Stadterhebungs monument commemorating city rights to the town.
Kaiserpfalz Kaiserswerth is the ruins of a Monastery that dates back to 700. This area is a little bit outside of Düsseldorf and many of the buildings are still intact.
Traveling from Sinzheim to Bonn was interesting. I planned the route in the DB app as I purchased the Deutschland ticket that gives me unlimited regional trains, buses, and trams. Unfortunately, the first train was so delayed (which happens a lot) that I could not make any other connections. I didn’t take the time to look at the different times that the 4 trains would be coming which could take some time in planning. Instead I took one regional train and paid to take two high speed trains instead. Long layovers for those trains but less hassle. Lesson learned. Now I look up each train separately and bookmark in the app two possible choices just in case.
I planned to stay 6 nights here as it is easy to go from some of the cities I wanted to see from Bonn. I also wanted to be able to buy groceries and cook to balance the Christmas market food I have been eating. I am also in search of affordable new footwear, preferably hikers or boots, but they need to be okay to walk distances in.
Also the layovers at the train stations in some cities are pretty interesting. There are so many shops that have every day things people need at normal prices. So many people picking up the things they need while they are waiting. And at this point I need to buy things like face moisturizer, dental floss, and hair styling products. Of course an advent tea box of different teas for each day of December was a good purchase.
I found a Haribo store. I do love gummy candy and wanted to buy all of it. I had to try the waffle variety. When I opened the bag it did smell like waffles like when you walk into the kitchen for breakfast. It tasted more like vanilla, especially the little cream gummy.

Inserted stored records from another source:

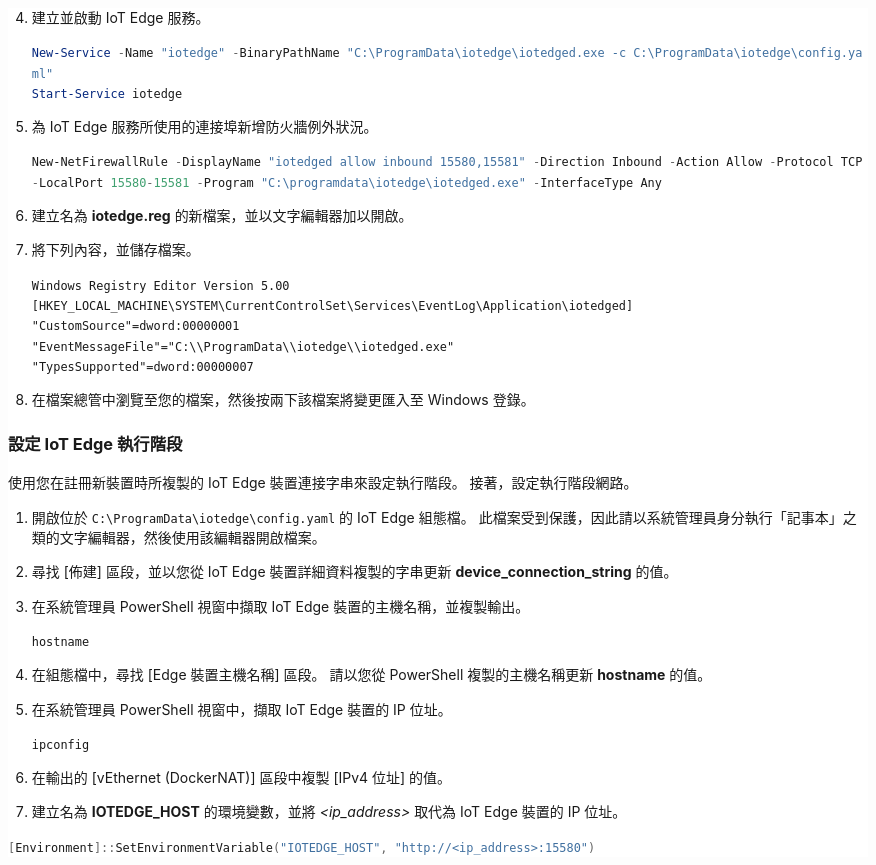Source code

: 4. 建立並啟動 IoT Edge 服務。

   ```powershell
   New-Service -Name "iotedge" -BinaryPathName "C:\ProgramData\iotedge\iotedged.exe -c C:\ProgramData\iotedge\config.yaml"
   Start-Service iotedge
   ```

5. 為 IoT Edge 服務所使用的連接埠新增防火牆例外狀況。

   ```powershell
   New-NetFirewallRule -DisplayName "iotedged allow inbound 15580,15581" -Direction Inbound -Action Allow -Protocol TCP -LocalPort 15580-15581 -Program "C:\programdata\iotedge\iotedged.exe" -InterfaceType Any
   ```

6. 建立名為 **iotedge.reg** 的新檔案，並以文字編輯器加以開啟。 

7. 將下列內容，並儲存檔案。 

   ```input
   Windows Registry Editor Version 5.00
   [HKEY_LOCAL_MACHINE\SYSTEM\CurrentControlSet\Services\EventLog\Application\iotedged]
   "CustomSource"=dword:00000001
   "EventMessageFile"="C:\\ProgramData\\iotedge\\iotedged.exe"
   "TypesSupported"=dword:00000007
   ```

8. 在檔案總管中瀏覽至您的檔案，然後按兩下該檔案將變更匯入至 Windows 登錄。 

### <a name="configure-the-iot-edge-runtime"></a>設定 IoT Edge 執行階段 

使用您在註冊新裝置時所複製的 IoT Edge 裝置連接字串來設定執行階段。 接著，設定執行階段網路。 

1. 開啟位於 `C:\ProgramData\iotedge\config.yaml` 的 IoT Edge 組態檔。 此檔案受到保護，因此請以系統管理員身分執行「記事本」之類的文字編輯器，然後使用該編輯器開啟檔案。 

2. 尋找 [佈建] 區段，並以您從 IoT Edge 裝置詳細資料複製的字串更新 **device_connection_string** 的值。 

3. 在系統管理員 PowerShell 視窗中擷取 IoT Edge 裝置的主機名稱，並複製輸出。 

   ```powershell
   hostname
   ```

4. 在組態檔中，尋找 [Edge 裝置主機名稱] 區段。 請以您從 PowerShell 複製的主機名稱更新 **hostname** 的值。

3. 在系統管理員 PowerShell 視窗中，擷取 IoT Edge 裝置的 IP 位址。 

   ```powershell
   ipconfig
   ```

4. 在輸出的 [vEthernet (DockerNAT)] 區段中複製 [IPv4 位址] 的值。 

5. 建立名為 **IOTEDGE_HOST** 的環境變數，並將 *\<ip_address\>* 取代為 IoT Edge 裝置的 IP 位址。 

  ```powershell
  [Environment]::SetEnvironmentVariable("IOTEDGE_HOST", "http://<ip_address>:15580")
  ```


[2]: ./media/quickstart/install-edge-full.png
[3]: ./media/quickstart/create-iot-hub.png
[4]: ./media/quickstart/register-device.png
[5]: ./media/quickstart/start-runtime.png
[6]: ./media/quickstart/deploy-module.png
[lnk-nested]: https://docs.microsoft.com/virtualization/hyper-v-on-windows/user-guide/nested-virtualization
[lnk-docker]: https://docs.docker.com/docker-for-windows/install/ 
[lnk-python]: https://www.python.org/downloads/
[lnk-docker-containers]: https://docs.microsoft.com/virtualization/windowscontainers/quick-start/quick-start-windows-10#2-switch-to-windows-containers
[lnk-iothub-explorer]: https://github.com/azure/iothub-explorer
[lnk-install-iotcore]: how-to-install-iot-core.md
[lnk-account]: https://azure.microsoft.com/free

I loved walking around the Bonn alstadt which is the old town in the center.
Beethoven’s house.
I stopped into the church where a service was being conducted. I stayed for some time to listen to the amazing choir. Bonn minster is one of the oldest church in Germany dating back to the 11th century.
I also took a Rhine river cruise. We sailed down to Köningswinter where we could see the castle at the top of the hill.
I also booked a ticket to see the opera Hansel and Gretel at the Opera house. More pictures to follow.